THE PROBLEM: Turn each line of the material below into a string in a JSON list, one string per line, skipping blank lines. Leave the pictures out.

══════

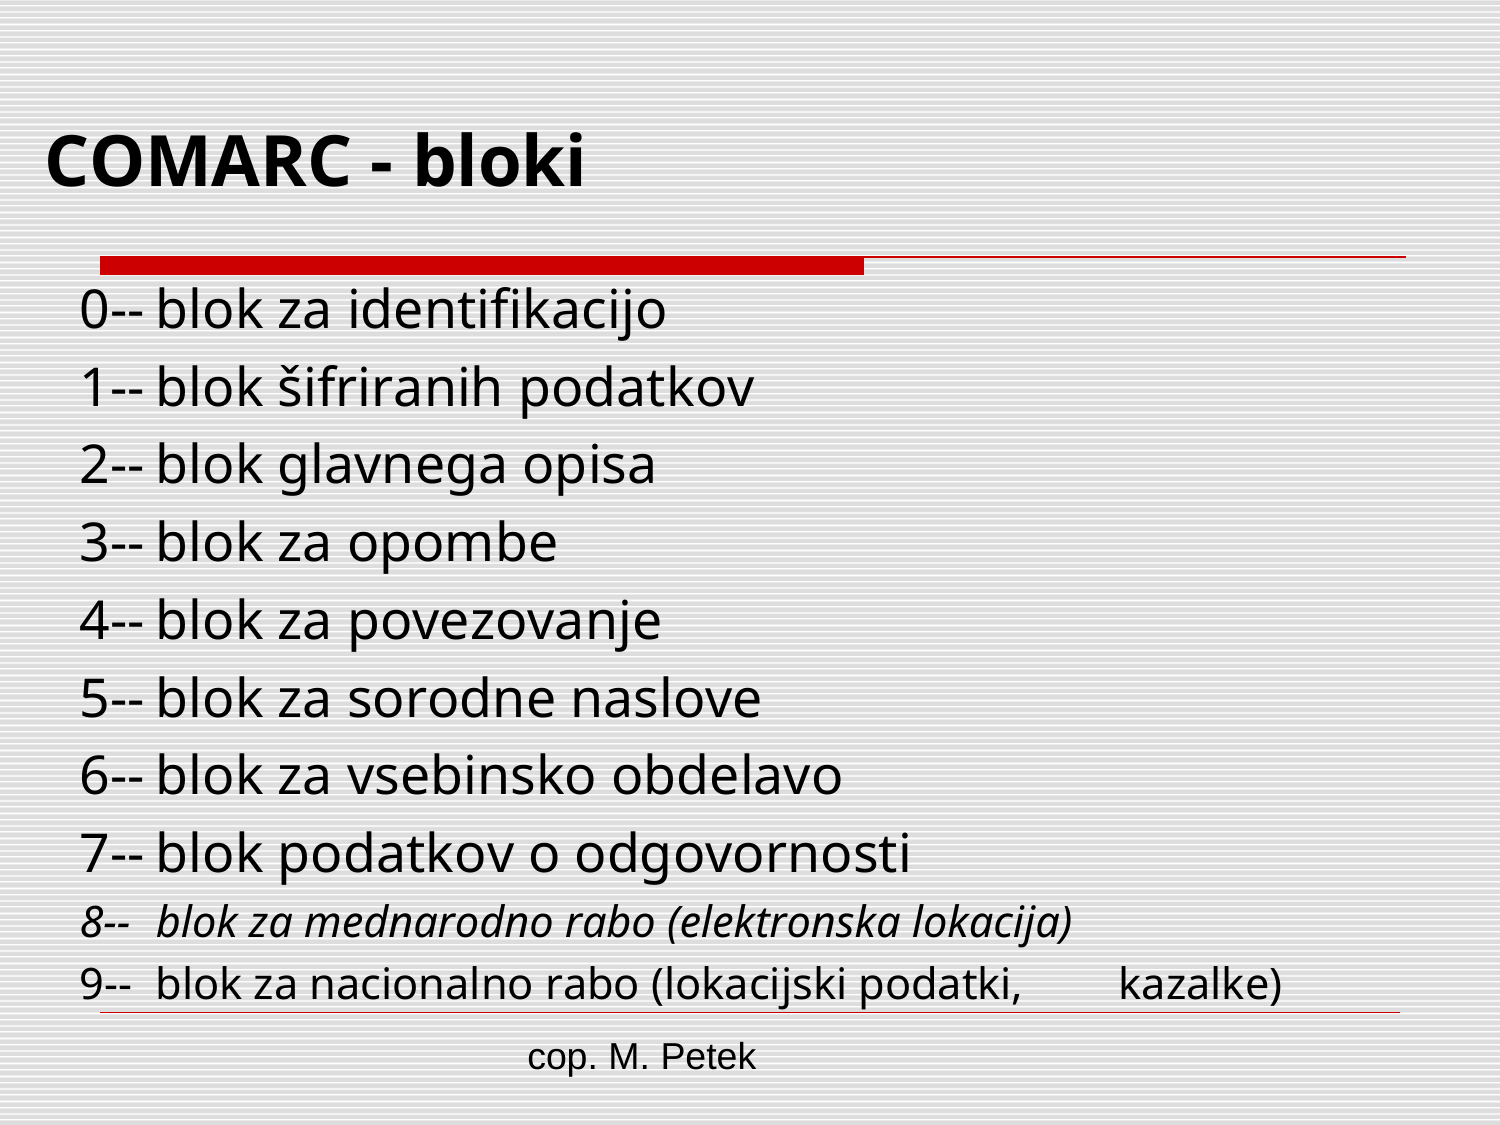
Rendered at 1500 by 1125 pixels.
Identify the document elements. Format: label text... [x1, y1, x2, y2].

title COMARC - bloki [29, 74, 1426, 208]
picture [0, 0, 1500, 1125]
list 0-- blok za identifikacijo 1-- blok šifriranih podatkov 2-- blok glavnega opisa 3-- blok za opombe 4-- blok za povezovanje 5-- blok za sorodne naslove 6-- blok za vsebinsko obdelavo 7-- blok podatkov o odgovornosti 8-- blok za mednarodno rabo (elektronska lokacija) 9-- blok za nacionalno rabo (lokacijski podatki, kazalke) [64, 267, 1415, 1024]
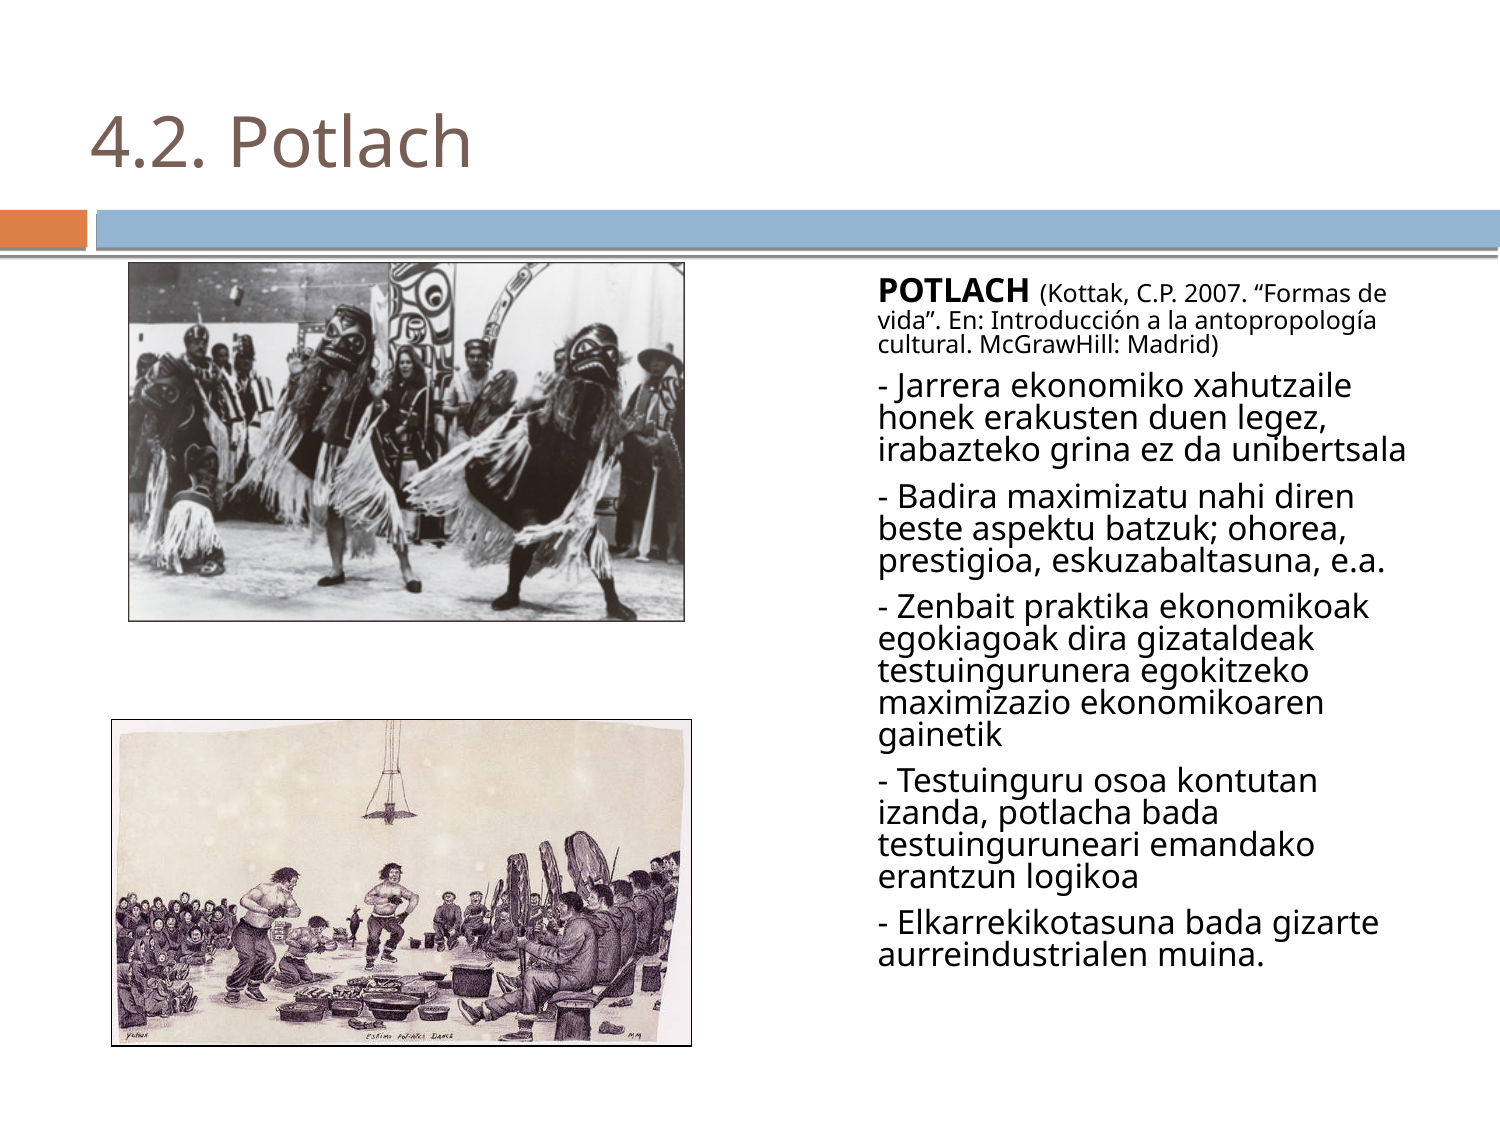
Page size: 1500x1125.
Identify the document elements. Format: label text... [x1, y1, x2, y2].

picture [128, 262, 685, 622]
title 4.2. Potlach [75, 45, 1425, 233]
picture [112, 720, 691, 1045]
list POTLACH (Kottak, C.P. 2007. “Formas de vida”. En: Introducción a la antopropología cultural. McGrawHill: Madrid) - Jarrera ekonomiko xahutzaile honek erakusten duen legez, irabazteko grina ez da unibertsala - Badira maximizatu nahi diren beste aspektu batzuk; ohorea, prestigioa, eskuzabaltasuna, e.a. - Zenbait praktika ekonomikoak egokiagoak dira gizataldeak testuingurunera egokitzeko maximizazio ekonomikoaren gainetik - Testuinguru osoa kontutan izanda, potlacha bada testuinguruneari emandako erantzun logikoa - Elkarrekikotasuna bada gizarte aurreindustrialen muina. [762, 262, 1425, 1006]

══════

COMPLETE OUTPUT:
[
  "Rendered at 1500 by 1125 pixels.",
  "Identify the document elements. Format: label text... [x1, y1, x2, y2].",
  "title COMARC - bloki [29, 74, 1426, 208]",
  "picture [0, 0, 1500, 1125]",
  "list 0-- blok za identifikacijo 1-- blok šifriranih podatkov 2-- blok glavnega opisa 3-- blok za opombe 4-- blok za povezovanje 5-- blok za sorodne naslove 6-- blok za vsebinsko obdelavo 7-- blok podatkov o odgovornosti 8-- blok za mednarodno rabo (elektronska lokacija) 9-- blok za nacionalno rabo (lokacijski podatki, kazalke) [64, 267, 1415, 1024]",
  "Page size: 1500x1125.",
  "Identify the document elements. Format: label text... [x1, y1, x2, y2].",
  "picture [128, 262, 685, 622]",
  "title 4.2. Potlach [75, 45, 1425, 233]",
  "picture [112, 720, 691, 1045]",
  "list POTLACH (Kottak, C.P. 2007. “Formas de vida”. En: Introducción a la antopropología cultural. McGrawHill: Madrid) - Jarrera ekonomiko xahutzaile honek erakusten duen legez, irabazteko grina ez da unibertsala - Badira maximizatu nahi diren beste aspektu batzuk; ohorea, prestigioa, eskuzabaltasuna, e.a. - Zenbait praktika ekonomikoak egokiagoak dira gizataldeak testuingurunera egokitzeko maximizazio ekonomikoaren gainetik - Testuinguru osoa kontutan izanda, potlacha bada testuinguruneari emandako erantzun logikoa - Elkarrekikotasuna bada gizarte aurreindustrialen muina. [762, 262, 1425, 1006]"
]